On Wednesday, trading in nickel is set to restart on the London Metal Exchange. Last week nickel prices blew up, more than doubling in price before the exchange shut down trading of the metal for six days.
It was an extraordinary step for the 145-year-old metals market as Russia’s war on Ukraine continues to shake up commodities worldwide.
Will Daniel is a reporter for Fortune, who has been following the story. Listen to the interview above or read the transcript below.
This transcript has been edited lightly for clarity:
Texas Standard: The metal market is a little more niche than, say, oil, which the average American is more tuned into. Can you give just a little bit of background about the London Metal Exchange and why it matters?
Will Daniel: Sure, a 145-year old market based in London. They have online trading, but they also have a physical trading office, which is rare in these days. It’s not just nickel that trades there. There’s a whole group of metals and it’s considered the most predominant metal exchange in the world.
So let’s talk about what happened with nickel. Why did prices skyrocket the way that they did last week?
So it started with Russia’s invasion of Ukraine. Russia is the world’s third largest nickel producer and one of their companies. Norilsk Nickel is one of only a few major suppliers of high-grade nickel that are used in stainless steel and electric vehicle batteries.
Although nickel itself is not sanctioned, U.S. and European buyers have stopped buying Russian nickel for the most part. And this loss in supply led to a huge rise in Nicholas Price. And that rise in nickel’s price, was really unexpected for a lot of traders on the market.

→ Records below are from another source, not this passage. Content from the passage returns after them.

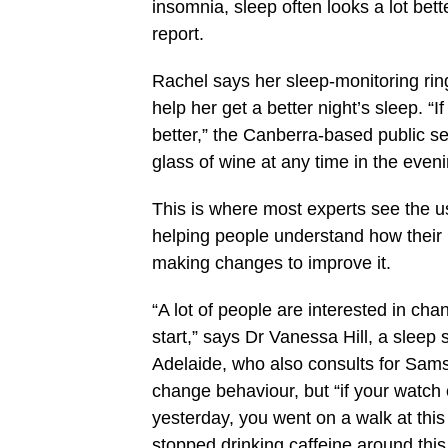
insomnia, sleep often looks a lot be
report.
Rachel says her sleep-monitoring rin
help her get a better night’s sleep. “I
better,” the Canberra-based public se
glass of wine at any time in the even
This is where most experts see the us
helping people understand how their l
making changes to improve it.
“A lot of people are interested in chan
start,” says Dr Vanessa Hill, a sleep s
Adelaide, who also consults for Sams
change behaviour, but “if your watch c
yesterday, you went on a walk at this
stopped drinking caffeine around this 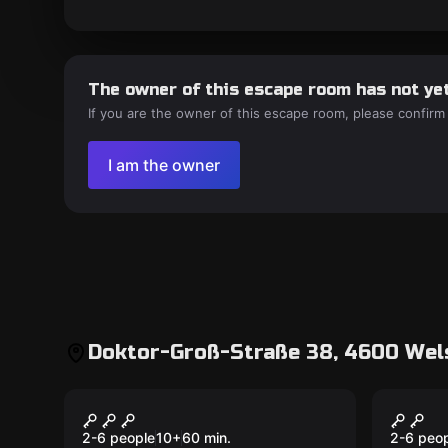
The owner of this escape room has not yet
If you are the owner of this escape room, please confirm
I am the owner
Doktor-Groß-Straße 38, 4600 Wels
Outdoor
Outdoor
Operation Mindfall
Magic
2-6 people
10
+
60
min.
2-6 peo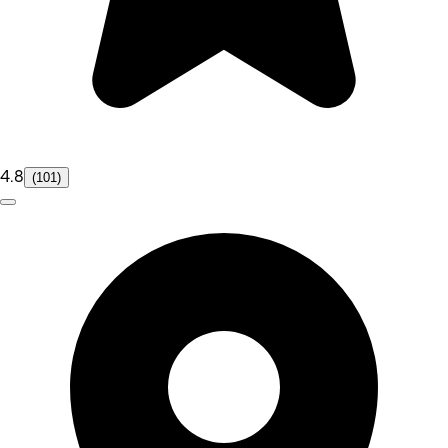
4.8
(101)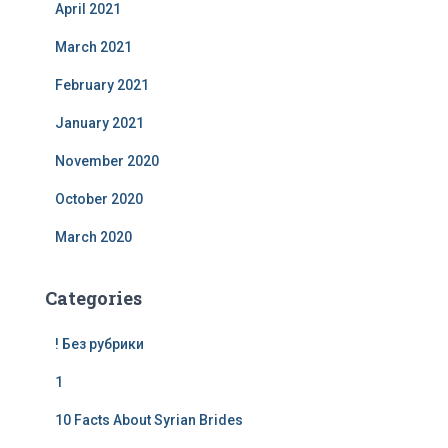
April 2021
March 2021
February 2021
January 2021
November 2020
October 2020
March 2020
Categories
! Без рубрики
1
10 Facts About Syrian Brides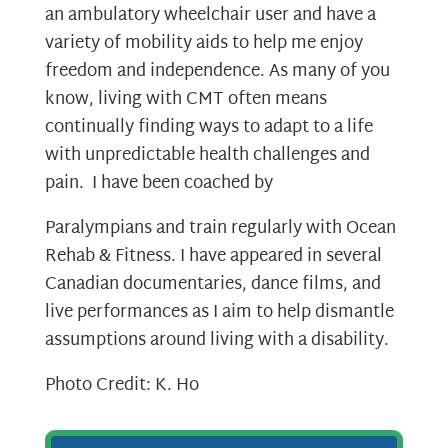
an ambulatory wheelchair user and have a
variety of mobility aids to help me enjoy
freedom and independence. As many of you
know, living with CMT often means
continually finding ways to adapt to a life
with unpredictable health challenges and
pain. I have been coached by
Paralympians and train regularly with Ocean
Rehab & Fitness.
I have appeared in several
Canadian documentaries, dance films, and
live performances as I aim to help dismantle
assumptions around living with a disability.
Photo Credit: K. Ho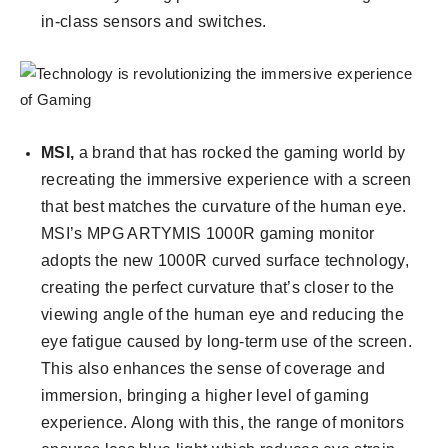
in-class sensors and switches.
MSI,
a brand that has rocked the gaming world by
recreating the immersive experience with a screen
that best matches the curvature of the human eye.
MSI’s MPG ARTYMIS 1000R gaming monitor
adopts the new 1000R curved surface technology,
creating the perfect curvature that’s closer to the
viewing angle of the human eye and reducing the
eye fatigue caused by long-term use of the screen.
This also enhances the sense of coverage and
immersion, bringing a higher level of gaming
experience. Along with this, the range of monitors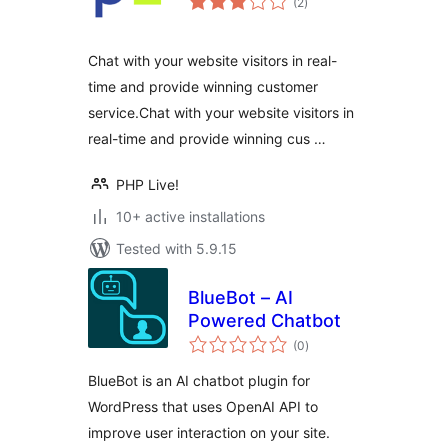
(2
)
ratings
Chat with your website visitors in real-
time and provide winning customer
service.Chat with your website visitors in
real-time and provide winning cus …
PHP Live!
10+ active installations
Tested with 5.9.15
BlueBot – AI
Powered Chatbot
total
(0
)
ratings
BlueBot is an AI chatbot plugin for
WordPress that uses OpenAI API to
improve user interaction on your site.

And there were a bunch of traders who had set up huge short positions, essentially betting against the price of nickel.
So when nickel’s price unexpectedly rose, they were forced to cover those positions and buy even more nickel. And that caused sort of a an add-on effect of rising prices. And they were also hit with margin calls by brokers and banks, so they’re forced to essentially put up money to prove that they could cover their losses. So it really threw the whole market for a loop.
As a consequence of all this, you had the London Metal Exchange making this move to just suspend trading altogether. Why was that so unusual?
Usually they will avoid trying to close the market because there are people on both sides of these trades. So, Glencore, for example – they’ve established a huge long position and their mining and commodity trading company. And so they were definitely hurt by the London Metal Exchange closing.
And there are a lot of traders who are angry about it, and have decided to take legal action against the London Metals Exchange. There is one trader is quoted as saying that they’re essentially stealing money from market participants, trading in good faith and giving it to Chinese nickel producers and their banks. And that’s because one of the major traders who was short squeezed in this event was a nickel and stainless steel producer based out of China.
I get why this is very important for the holding group. I am less sure about why it matters for like you and me. Explain that, please.
Nickel is used for everything from the stainless steel in your fridge to electric vehicle batteries. So when his price dramatically rises, that can lead to inflationary effects across the market. When Nicholas price rise, it can affect other metals like zinc, for example. Zinc prices jumped dramatically as a result of this. So this isn’t really just a metals market issue. It really can have a wider economic consequences.
So a lot of people have compared the short squeeze to what we saw in AMC and GameStop, those so-called “meme stocks” early in 2021. But this can have a lot more wide-ranging economic effects for the average person.